American businessman

Bernard Goldberg (October 20, 1925 – August 27, 2010) was an American businessperson who co-founded the furniture retailer Raymour Furniture (which later became Raymour & Flanigan) in 1946 with his brother, Arnold Goldberg.

==Biography==
===Early life===
Goldberg graduated from Nottingham High School in Syracuse, New York before enrolling at Princeton University. He dropped out of Princeton in order to enlist in the United States Army during World War II. He was sent to France and Germany in the infantry during the war and was a recipient of the Bronze Star Medal. He returned to New York following the end of World War II, where he received a bachelor's degree from Syracuse University in 1948.

===Raymour & Flanigan===
Bernard and Arnold Goldberg opened the first Raymour Furniture in 1946 in Syracuse, New York. They did not name their new store "Goldberg" because another store in the city owned by their relatives already used their surname. Instead, the brothers named their furniture store after an antiques shop in Long Island which was owned and operated by another brother. Under Goldberg's ownership, the two brothers opened a second store in Clay, New York, in 1972. The company acquired Flanigan's Furniture in 1990, which operated fourteen stores in upstate New York at the time. The acquisition gave the company its present name, Raymour & Flanigan.

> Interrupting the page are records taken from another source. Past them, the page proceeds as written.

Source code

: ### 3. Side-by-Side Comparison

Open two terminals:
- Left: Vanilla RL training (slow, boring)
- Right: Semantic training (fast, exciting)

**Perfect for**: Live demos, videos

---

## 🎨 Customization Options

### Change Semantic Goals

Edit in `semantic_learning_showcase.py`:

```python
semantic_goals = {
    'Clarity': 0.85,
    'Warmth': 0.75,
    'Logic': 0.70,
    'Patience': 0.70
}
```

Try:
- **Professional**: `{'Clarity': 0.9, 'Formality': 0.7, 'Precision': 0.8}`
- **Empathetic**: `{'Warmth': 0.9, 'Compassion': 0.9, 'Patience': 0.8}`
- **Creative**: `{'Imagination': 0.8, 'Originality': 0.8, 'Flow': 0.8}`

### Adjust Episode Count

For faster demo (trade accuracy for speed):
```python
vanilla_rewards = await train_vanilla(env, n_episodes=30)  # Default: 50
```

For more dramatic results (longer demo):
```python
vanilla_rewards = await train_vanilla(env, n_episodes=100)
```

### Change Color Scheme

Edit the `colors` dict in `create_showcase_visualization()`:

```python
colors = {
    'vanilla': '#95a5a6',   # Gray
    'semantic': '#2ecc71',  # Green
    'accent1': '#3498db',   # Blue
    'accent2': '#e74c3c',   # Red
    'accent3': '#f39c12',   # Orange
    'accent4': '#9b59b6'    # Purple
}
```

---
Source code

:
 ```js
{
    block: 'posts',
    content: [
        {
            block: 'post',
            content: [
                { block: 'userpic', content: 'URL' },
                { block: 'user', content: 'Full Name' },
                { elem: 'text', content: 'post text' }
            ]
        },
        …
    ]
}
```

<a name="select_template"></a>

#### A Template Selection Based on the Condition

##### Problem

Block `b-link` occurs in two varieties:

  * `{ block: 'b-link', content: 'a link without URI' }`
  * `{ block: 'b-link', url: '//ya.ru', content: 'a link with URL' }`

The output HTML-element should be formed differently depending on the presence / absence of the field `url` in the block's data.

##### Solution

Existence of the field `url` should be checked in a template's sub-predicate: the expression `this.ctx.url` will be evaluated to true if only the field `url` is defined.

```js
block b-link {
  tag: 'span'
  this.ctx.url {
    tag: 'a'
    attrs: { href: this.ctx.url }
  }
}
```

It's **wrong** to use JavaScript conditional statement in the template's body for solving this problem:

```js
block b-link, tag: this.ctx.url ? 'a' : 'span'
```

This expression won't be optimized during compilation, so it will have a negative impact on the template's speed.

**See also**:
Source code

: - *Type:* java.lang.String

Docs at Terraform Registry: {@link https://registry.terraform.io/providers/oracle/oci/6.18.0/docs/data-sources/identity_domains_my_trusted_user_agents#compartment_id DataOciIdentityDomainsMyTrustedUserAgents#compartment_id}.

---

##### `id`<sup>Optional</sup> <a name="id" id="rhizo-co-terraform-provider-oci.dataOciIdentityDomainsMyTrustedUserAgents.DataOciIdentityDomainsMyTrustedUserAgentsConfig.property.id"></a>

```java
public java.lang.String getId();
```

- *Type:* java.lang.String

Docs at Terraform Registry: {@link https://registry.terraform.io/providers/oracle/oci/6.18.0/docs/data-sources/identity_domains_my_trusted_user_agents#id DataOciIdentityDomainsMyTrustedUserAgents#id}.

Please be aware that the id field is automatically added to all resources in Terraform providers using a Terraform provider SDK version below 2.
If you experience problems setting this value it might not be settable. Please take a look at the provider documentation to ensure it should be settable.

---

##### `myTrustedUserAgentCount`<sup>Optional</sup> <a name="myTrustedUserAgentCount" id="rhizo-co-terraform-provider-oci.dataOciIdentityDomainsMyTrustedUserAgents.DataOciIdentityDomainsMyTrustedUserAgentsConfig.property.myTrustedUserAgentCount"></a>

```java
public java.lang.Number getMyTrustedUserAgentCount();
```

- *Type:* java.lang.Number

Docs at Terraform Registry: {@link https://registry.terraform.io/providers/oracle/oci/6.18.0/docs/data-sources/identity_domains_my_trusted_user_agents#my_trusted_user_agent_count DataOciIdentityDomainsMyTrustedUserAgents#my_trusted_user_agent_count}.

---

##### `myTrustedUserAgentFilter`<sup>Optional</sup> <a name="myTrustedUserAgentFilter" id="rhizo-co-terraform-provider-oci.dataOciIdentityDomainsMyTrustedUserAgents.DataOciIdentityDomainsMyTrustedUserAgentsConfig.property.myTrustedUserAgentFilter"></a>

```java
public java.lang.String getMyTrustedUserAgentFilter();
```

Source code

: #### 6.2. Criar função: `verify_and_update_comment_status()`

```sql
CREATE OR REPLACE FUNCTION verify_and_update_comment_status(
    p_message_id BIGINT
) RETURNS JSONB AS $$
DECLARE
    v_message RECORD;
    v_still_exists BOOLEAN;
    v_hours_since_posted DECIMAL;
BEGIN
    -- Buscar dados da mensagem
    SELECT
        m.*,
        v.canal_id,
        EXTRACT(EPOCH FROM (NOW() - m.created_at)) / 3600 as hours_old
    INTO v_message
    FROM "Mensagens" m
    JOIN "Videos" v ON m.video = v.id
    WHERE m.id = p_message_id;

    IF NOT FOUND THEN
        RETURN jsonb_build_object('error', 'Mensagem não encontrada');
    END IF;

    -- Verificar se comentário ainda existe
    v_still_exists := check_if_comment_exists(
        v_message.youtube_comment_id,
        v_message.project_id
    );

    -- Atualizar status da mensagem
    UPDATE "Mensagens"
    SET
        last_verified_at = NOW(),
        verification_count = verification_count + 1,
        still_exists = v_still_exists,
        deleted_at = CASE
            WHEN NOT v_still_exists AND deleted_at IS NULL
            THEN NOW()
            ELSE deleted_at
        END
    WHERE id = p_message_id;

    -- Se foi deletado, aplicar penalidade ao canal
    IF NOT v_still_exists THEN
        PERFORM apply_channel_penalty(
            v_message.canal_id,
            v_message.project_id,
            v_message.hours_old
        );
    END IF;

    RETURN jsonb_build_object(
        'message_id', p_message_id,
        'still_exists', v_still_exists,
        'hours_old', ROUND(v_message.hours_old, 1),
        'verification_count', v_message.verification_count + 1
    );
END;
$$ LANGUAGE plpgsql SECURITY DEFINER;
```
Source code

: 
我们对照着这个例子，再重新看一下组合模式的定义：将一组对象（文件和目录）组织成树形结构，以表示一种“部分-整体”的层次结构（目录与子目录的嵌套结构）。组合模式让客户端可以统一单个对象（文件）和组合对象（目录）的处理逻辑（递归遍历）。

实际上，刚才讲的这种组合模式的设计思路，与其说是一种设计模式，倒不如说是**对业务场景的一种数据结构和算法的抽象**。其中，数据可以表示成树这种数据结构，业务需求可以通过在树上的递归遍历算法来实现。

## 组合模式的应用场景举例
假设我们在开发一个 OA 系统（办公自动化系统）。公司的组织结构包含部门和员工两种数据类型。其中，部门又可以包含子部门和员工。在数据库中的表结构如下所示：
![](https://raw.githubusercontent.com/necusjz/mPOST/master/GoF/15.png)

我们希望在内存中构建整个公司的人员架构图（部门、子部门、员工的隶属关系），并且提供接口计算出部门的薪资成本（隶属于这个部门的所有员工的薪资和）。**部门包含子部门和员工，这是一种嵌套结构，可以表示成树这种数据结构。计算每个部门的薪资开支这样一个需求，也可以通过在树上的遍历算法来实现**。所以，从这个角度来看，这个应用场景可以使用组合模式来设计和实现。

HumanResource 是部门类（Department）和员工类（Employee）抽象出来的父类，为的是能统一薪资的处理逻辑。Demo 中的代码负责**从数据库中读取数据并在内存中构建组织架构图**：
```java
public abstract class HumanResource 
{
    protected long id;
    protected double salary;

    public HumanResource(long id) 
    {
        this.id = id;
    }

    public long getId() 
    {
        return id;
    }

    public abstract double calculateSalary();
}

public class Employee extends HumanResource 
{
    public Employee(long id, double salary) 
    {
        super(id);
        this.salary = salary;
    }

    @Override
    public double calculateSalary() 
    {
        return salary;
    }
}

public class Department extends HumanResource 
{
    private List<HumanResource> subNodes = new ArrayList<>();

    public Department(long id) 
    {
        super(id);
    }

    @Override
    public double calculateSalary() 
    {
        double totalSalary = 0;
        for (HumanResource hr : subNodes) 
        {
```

Bernard Goldberg remained the chairperson of Raymour & Flanigan until his death in 2010. However, he suffered from deteriorating health, including Alzheimer's disease during the later years of his life. His two sons - Raymour & Flanigan President and CEO Neil Goldberg and Executive Vice President Steve Goldberg, as well as his nephew, Executive Vice President Michael Goldberg, succeeded him.

Additionally, Goldberg was a founding member of the Syracuse Jewish Community Foundation of Central New York and was a member of the board of directors for the New York State Division of Human Rights.

==Death==
Bernard Goldberg died in Syracuse on August 27, 2010, of complications from Alzheimer's disease, aged 84. He was survived by his wife, Norma, three sons, one daughter and eleven grandchildren.